What is a mezuzah?
The Hebrew word mezuzah means “doorpost.” According to tradition, the mezuzah is to be affixed to the doorpost at the entrance to a Jewish home as well as at the entrance to each of the interior rooms except for bathrooms. The mezuzah itself consists of a small scroll of parchment (k’laf ) on which are written two biblical passages. The first is Deuteronomy 6:4–9:
Hear, O Israel! The Eternal is our God, the Eternal alone. You shall love the Eternal your God with all your heart, with all your soul, and with all your might. Take to heart these instructions with which I charge you this day. Impress them upon your children. Recite them when you stay at home and when you are away, when you lie down and when you get up. Bind them as a sign on your hand and let them serve as a symbol on your forehead; inscribe them on the doorposts of your house and on your gates.
The second passage is Deuteronomy 11:13–21:
If, then, you obey the commandments that I enjoin upon you this day, loving the Eternal your God and serving [God] with all your heart and soul, I will grant the rain for your land in season, the early rain and the late. You shall gather in your new grain and wine and oil—I will also provide grass in the fields for your cattle—and thus you shall eat your fill. Take care not to be lured away to serve other gods and bow to them. For the Eternal’s anger will flare up against you, shutting up the skies so that there will be no rain and the ground will not yield its produce; and you will soon perish from the good land that the Eternal is assigning to you. Therefore impress these My words upon your very heart: bind them as a sign on your hand and let them serve as a symbol on your forehead, and teach them to your children—reciting them when you stay at home and when you are away, when you lie down and when you get up; and inscribe them on the doorposts of your house and on your gates—to the end that you and your children may endure, in the land that the Eternal swore to your fathers to assign to them, as long as there is a heaven over the earth.

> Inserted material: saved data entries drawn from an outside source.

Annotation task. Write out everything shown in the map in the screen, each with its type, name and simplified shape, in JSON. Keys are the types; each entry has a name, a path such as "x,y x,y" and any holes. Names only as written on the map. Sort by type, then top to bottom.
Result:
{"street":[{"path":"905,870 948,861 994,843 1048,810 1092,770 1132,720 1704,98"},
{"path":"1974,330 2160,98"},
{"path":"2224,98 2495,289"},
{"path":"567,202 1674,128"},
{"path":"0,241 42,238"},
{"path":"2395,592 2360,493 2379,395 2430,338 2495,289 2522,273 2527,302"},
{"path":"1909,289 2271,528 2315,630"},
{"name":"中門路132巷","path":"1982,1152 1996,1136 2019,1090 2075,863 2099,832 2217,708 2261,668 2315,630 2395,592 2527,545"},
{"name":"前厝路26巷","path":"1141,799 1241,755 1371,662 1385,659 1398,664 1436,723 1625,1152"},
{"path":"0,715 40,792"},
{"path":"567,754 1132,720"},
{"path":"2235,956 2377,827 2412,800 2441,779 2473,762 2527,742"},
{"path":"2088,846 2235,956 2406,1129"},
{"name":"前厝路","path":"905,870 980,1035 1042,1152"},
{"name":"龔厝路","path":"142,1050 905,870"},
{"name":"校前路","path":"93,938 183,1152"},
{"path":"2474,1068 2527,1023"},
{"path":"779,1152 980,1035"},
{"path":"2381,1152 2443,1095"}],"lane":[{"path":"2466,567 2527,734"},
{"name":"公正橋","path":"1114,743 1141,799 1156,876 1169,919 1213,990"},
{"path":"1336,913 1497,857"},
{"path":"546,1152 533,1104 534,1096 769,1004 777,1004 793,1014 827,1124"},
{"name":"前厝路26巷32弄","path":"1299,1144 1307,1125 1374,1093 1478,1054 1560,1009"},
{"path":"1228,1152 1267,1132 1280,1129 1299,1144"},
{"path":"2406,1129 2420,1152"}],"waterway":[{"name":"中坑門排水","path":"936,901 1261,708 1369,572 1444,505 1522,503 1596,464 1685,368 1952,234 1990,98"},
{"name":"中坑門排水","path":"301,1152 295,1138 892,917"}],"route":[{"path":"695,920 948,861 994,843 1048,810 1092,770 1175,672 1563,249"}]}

The scroll is inserted into a wooden, plastic, or metal casing that is often quite beautiful and artistic in design. A mezuzah may be purchased at any store that handles Jewish religious articles.
Why do Jews affix a mezuzah to the doorpost of a home?
The custom of affixing a mezuzah to the doorpost fulfills the biblical commandment: “You shall write them upon the doorposts of thy house and upon thy gates” (Deuteronomy 6:9). The mezuzah distinguishes a Jewish home and is a visible sign and symbol to all those who enter that a sense of Jewish identity and commitment exists in that household. The mezuzah reminds us that our homes are holy places and that we should act accordingly—when we enter them and when we leave them to go out into the world.
Can we make our own mezuzah?
Tradition requires a certain form for the scroll (k’laf ) but not for the casing. The casing, then, may certainly be designed and created by those who live in the house.
How do we go about affixing the mezuzah to the doorpost?
A mezuzah-affixing ceremony should include all family members or residents of the household. The ceremony begins with a blessing:
Baruch atah Adonai, Eloheinu Melech haolam, asher kid’shanu b’mitzvotav v’tzivanu likboa m’zuzah.
“Blessed are You, Adonai our God, Sovereign of the universe, who has sanctified us through Your mitzvot and commanded us to affix a mezuzah.”
After the blessing is recited, the mezuzah is attached to the doorpost with nails, glue, or screws, on the right side of the door as one enters the room. Position the mezuzah about a third of the way down from the top of the doorpost. Ashkenazic Jews usually angle the mezuzah with the top tilted inward toward the interior of the house or room, while some Sephardic Jews place the mezuzah in an upright position.